Do you write on a heap of unread newspapers? In an open field? At the farthest, darkest corner of your local library?

This week, _Parade_ magazine posted an article advising writers on how to set up their own writing area.

How about you? Do you have a specific spot you're most creative and/or most productive in? Or are you a wandering amphibian of an author, scribbling your prose equally well on dry land and underwater?

What have you learned about what works and what doesn't when it comes to your writing area? What's something about your own area that's lacking?


----------



## N J Xkey (Apr 26, 2014)

A shut door, ear plugs and close enough to a socket to plug my laptop in... That's about as good as it gets in my chaotic house! One day I'd like to have my own nook - or preferably a converted outhouse down the bottom of the garden, away from the noise!


----------



## bookmasta (Apr 26, 2014)

Most of my writing is done at my computer, which I'm completely used to. However, I also have a routine that I stick to everyday. I recently went on vacation and spent the time while we were driving to do my writing on my laptop. In comparison to quality, its all the same to me. However, the one thing I can't do while on the road is editing. I don't have a defined place I like to write. Its mostly by how accommodatable it is to the rest of my life, hence why I do most of my writing at home. But no, I don't have any discomfort or preference to where I write. I'm more focused on what I'm writing than where I am while doing it.


----------



## stormageddon (Apr 26, 2014)

My ideal writing spot is halfway up a tree in Richmond Park with my dearest friend at my side (cosmictide), overlooking two large ponds with the sun shimmering off the water, barely visible through the leaves.
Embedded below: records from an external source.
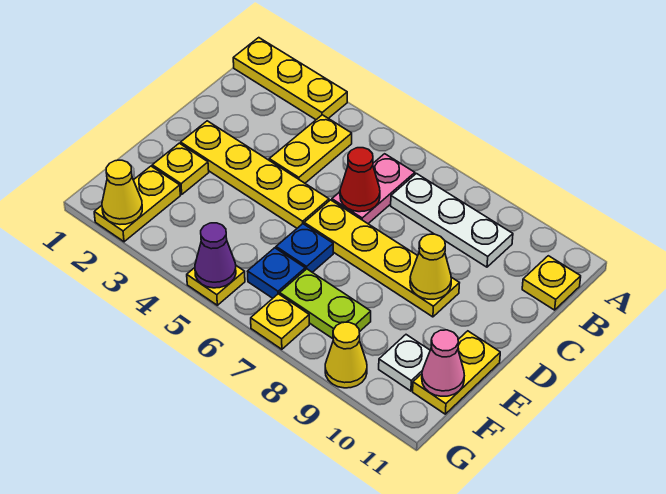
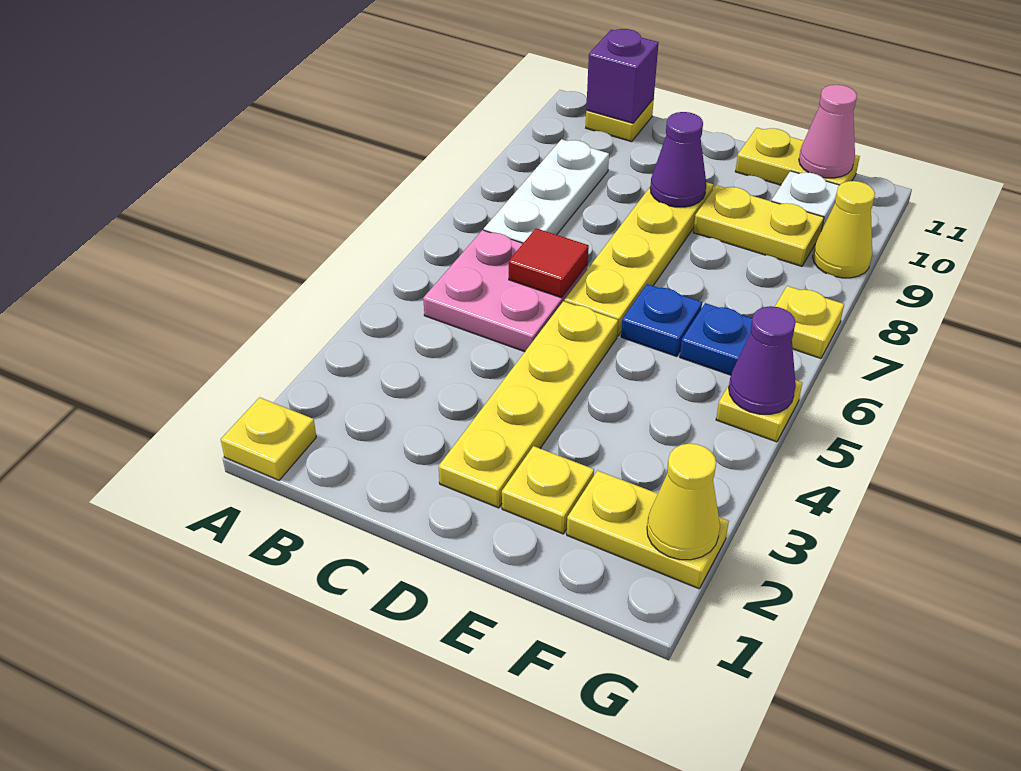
yellow plate A1:A3 level 1 -> yellow plate A1 level 1
yellow plate B4:C4 level 1 -> yellow plate E9:F9 level 1
pink plate B6:C6 level 1 -> pink plate B5:C6 level 1
none -> purple brick B11 level 2
red cone C6 level 2 -> red tile C6 level 2
yellow cone D9 level 2 -> purple cone D9 level 2
lime plate F7:F8 level 1 -> none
Though really, if I have cosmictide at my side, everywhere is my ideal writing spot~


----------



## Nickleby (Apr 26, 2014)

Sorry, the ideas are already in my head when I get them. There's no place in particular where I can put them down more easily than any other. In fact, the noisier a place is, the better I seem to work. One place I don't write well is at a computer, because there are too many distractions. When it's pen and paper, you're pretty much stuck with writing.


----------



## garza (Apr 27, 2014)

The passing of years has diminished my desire to scribble on subways and make notes on airplanes. Today the radius of my rambling has shrunk to nothing more than the distance from Consejo to Baranco. A shelf hung between two of the bookshelves in my bedroom serves as my writing desk, and while an all-brand-new-latest desktop running 8.1 sits idle on the big desk in the front room, I've regressed to an old favourite IBM Think Pad running Vista. It's a good writing machine that works for me. And my 'nook' is a step away from my bed so those two a-m flashes of inspiration can be converted to zeros and ones and stored safely away on both an internal and external hard drive. 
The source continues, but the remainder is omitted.